Return every line of the listing below verbatim, from the first to the last, without altering any character.

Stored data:
===============

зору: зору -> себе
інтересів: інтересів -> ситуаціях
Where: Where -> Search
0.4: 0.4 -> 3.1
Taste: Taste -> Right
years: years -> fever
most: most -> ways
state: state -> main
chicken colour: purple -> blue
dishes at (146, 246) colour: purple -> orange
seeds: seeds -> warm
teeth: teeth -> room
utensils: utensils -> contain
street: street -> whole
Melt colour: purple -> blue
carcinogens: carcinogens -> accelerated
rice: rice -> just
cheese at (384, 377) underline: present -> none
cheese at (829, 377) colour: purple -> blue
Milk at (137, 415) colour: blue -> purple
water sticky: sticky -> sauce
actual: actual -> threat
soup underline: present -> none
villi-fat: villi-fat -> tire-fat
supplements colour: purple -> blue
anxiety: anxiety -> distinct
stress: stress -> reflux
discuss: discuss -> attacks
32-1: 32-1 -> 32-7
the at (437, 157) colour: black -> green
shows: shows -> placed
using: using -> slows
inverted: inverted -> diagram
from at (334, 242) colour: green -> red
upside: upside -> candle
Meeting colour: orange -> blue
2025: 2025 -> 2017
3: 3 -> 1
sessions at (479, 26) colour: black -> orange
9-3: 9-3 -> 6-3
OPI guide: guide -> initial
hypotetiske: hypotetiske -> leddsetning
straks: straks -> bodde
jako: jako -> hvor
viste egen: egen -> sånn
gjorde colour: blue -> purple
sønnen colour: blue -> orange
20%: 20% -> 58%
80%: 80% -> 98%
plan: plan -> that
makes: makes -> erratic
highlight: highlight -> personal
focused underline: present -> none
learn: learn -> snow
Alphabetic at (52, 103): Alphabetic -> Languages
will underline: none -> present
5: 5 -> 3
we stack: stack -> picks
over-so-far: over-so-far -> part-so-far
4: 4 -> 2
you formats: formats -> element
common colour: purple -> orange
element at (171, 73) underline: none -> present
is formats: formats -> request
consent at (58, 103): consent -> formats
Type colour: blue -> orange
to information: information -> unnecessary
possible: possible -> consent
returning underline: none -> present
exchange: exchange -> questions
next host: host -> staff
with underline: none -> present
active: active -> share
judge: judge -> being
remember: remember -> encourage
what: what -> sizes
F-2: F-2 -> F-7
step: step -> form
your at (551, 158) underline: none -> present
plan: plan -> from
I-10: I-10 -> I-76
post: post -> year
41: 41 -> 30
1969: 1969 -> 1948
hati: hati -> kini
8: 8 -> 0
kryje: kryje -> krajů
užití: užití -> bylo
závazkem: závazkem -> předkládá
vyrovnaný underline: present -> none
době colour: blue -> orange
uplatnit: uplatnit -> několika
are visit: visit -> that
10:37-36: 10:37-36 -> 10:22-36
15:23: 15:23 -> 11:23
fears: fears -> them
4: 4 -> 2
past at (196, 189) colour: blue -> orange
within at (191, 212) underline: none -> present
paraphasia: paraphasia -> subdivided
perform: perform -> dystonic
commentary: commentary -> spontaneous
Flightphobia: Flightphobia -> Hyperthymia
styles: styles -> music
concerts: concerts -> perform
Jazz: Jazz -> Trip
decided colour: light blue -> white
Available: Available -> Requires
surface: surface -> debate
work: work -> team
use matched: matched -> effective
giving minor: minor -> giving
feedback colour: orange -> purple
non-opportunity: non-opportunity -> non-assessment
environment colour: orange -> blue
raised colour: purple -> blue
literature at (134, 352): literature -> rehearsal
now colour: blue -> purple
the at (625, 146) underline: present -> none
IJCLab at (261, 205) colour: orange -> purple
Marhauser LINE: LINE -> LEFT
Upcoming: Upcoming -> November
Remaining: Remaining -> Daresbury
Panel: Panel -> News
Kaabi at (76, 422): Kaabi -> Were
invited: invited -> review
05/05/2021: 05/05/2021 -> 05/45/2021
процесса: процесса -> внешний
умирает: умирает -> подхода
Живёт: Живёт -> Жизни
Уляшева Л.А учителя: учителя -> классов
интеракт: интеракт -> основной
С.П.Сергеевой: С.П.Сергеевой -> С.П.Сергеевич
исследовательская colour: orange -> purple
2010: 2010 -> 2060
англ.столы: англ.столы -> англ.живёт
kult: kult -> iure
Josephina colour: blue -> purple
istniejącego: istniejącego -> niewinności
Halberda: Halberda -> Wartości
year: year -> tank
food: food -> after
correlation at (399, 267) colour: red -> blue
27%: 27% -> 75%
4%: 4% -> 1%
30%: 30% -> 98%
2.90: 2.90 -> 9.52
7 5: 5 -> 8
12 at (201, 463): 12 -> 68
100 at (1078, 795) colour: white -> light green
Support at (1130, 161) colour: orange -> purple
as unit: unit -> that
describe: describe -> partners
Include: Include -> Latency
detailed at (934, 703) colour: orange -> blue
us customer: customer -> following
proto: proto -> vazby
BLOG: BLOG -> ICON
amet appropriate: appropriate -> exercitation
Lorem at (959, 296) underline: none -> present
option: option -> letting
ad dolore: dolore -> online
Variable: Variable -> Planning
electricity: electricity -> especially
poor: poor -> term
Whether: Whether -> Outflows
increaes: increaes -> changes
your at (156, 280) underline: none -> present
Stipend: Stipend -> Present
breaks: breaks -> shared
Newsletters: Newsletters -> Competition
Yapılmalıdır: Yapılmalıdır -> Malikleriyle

===============

Reply to the exercise |
зору: зору -> себе
інтересів: інтересів -> ситуаціях
Where: Where -> Search
0.4: 0.4 -> 3.1
Taste: Taste -> Right
years: years -> fever
most: most -> ways
state: state -> main
chicken colour: purple -> blue
dishes at (146, 246) colour: purple -> orange
seeds: seeds -> warm
teeth: teeth -> room
utensils: utensils -> contain
street: street -> whole
Melt colour: purple -> blue
carcinogens: carcinogens -> accelerated
rice: rice -> just
cheese at (384, 377) underline: present -> none
cheese at (829, 377) colour: purple -> blue
Milk at (137, 415) colour: blue -> purple
water sticky: sticky -> sauce
actual: actual -> threat
soup underline: present -> none
villi-fat: villi-fat -> tire-fat
supplements colour: purple -> blue
anxiety: anxiety -> distinct
stress: stress -> reflux
discuss: discuss -> attacks
32-1: 32-1 -> 32-7
the at (437, 157) colour: black -> green
shows: shows -> placed
using: using -> slows
inverted: inverted -> diagram
from at (334, 242) colour: green -> red
upside: upside -> candle
Meeting colour: orange -> blue
2025: 2025 -> 2017
3: 3 -> 1
sessions at (479, 26) colour: black -> orange
9-3: 9-3 -> 6-3
OPI guide: guide -> initial
hypotetiske: hypotetiske -> leddsetning
straks: straks -> bodde
jako: jako -> hvor
viste egen: egen -> sånn
gjorde colour: blue -> purple
sønnen colour: blue -> orange
20%: 20% -> 58%
80%: 80% -> 98%
plan: plan -> that
makes: makes -> erratic
highlight: highlight -> personal
focused underline: present -> none
learn: learn -> snow
Alphabetic at (52, 103): Alphabetic -> Languages
will underline: none -> present
5: 5 -> 3
we stack: stack -> picks
over-so-far: over-so-far -> part-so-far
4: 4 -> 2
you formats: formats -> element
common colour: purple -> orange
element at (171, 73) underline: none -> present
is formats: formats -> request
consent at (58, 103): consent -> formats
Type colour: blue -> orange
to information: information -> unnecessary
possible: possible -> consent
returning underline: none -> present
exchange: exchange -> questions
next host: host -> staff
with underline: none -> present
active: active -> share
judge: judge -> being
remember: remember -> encourage
what: what -> sizes
F-2: F-2 -> F-7
step: step -> form
your at (551, 158) underline: none -> present
plan: plan -> from
I-10: I-10 -> I-76
post: post -> year
41: 41 -> 30
1969: 1969 -> 1948
hati: hati -> kini
8: 8 -> 0
kryje: kryje -> krajů
užití: užití -> bylo
závazkem: závazkem -> předkládá
vyrovnaný underline: present -> none
době colour: blue -> orange
uplatnit: uplatnit -> několika
are visit: visit -> that
10:37-36: 10:37-36 -> 10:22-36
15:23: 15:23 -> 11:23
fears: fears -> them
4: 4 -> 2
past at (196, 189) colour: blue -> orange
within at (191, 212) underline: none -> present
paraphasia: paraphasia -> subdivided
perform: perform -> dystonic
commentary: commentary -> spontaneous
Flightphobia: Flightphobia -> Hyperthymia
styles: styles -> music
concerts: concerts -> perform
Jazz: Jazz -> Trip
decided colour: light blue -> white
Available: Available -> Requires
surface: surface -> debate
work: work -> team
use matched: matched -> effective
giving minor: minor -> giving
feedback colour: orange -> purple
non-opportunity: non-opportunity -> non-assessment
environment colour: orange -> blue
raised colour: purple -> blue
literature at (134, 352): literature -> rehearsal
now colour: blue -> purple
the at (625, 146) underline: present -> none
IJCLab at (261, 205) colour: orange -> purple
Marhauser LINE: LINE -> LEFT
Upcoming: Upcoming -> November
Remaining: Remaining -> Daresbury
Panel: Panel -> News
Kaabi at (76, 422): Kaabi -> Were
invited: invited -> review
05/05/2021: 05/05/2021 -> 05/45/2021
процесса: процесса -> внешний
умирает: умирает -> подхода
Живёт: Живёт -> Жизни
Уляшева Л.А учителя: учителя -> классов
интеракт: интеракт -> основной
С.П.Сергеевой: С.П.Сергеевой -> С.П.Сергеевич
исследовательская colour: orange -> purple
2010: 2010 -> 2060
англ.столы: англ.столы -> англ.живёт
kult: kult -> iure
Josephina colour: blue -> purple
istniejącego: istniejącego -> niewinności
Halberda: Halberda -> Wartości
year: year -> tank
food: food -> after
correlation at (399, 267) colour: red -> blue
27%: 27% -> 75%
4%: 4% -> 1%
30%: 30% -> 98%
2.90: 2.90 -> 9.52
7 5: 5 -> 8
12 at (201, 463): 12 -> 68
100 at (1078, 795) colour: white -> light green
Support at (1130, 161) colour: orange -> purple
as unit: unit -> that
describe: describe -> partners
Include: Include -> Latency
detailed at (934, 703) colour: orange -> blue
us customer: customer -> following
proto: proto -> vazby
BLOG: BLOG -> ICON
amet appropriate: appropriate -> exercitation
Lorem at (959, 296) underline: none -> present
option: option -> letting
ad dolore: dolore -> online
Variable: Variable -> Planning
electricity: electricity -> especially
poor: poor -> term
Whether: Whether -> Outflows
increaes: increaes -> changes
your at (156, 280) underline: none -> present
Stipend: Stipend -> Present
breaks: breaks -> shared
Newsletters: Newsletters -> Competition
Yapılmalıdır: Yapılmalıdır -> Malikleriyle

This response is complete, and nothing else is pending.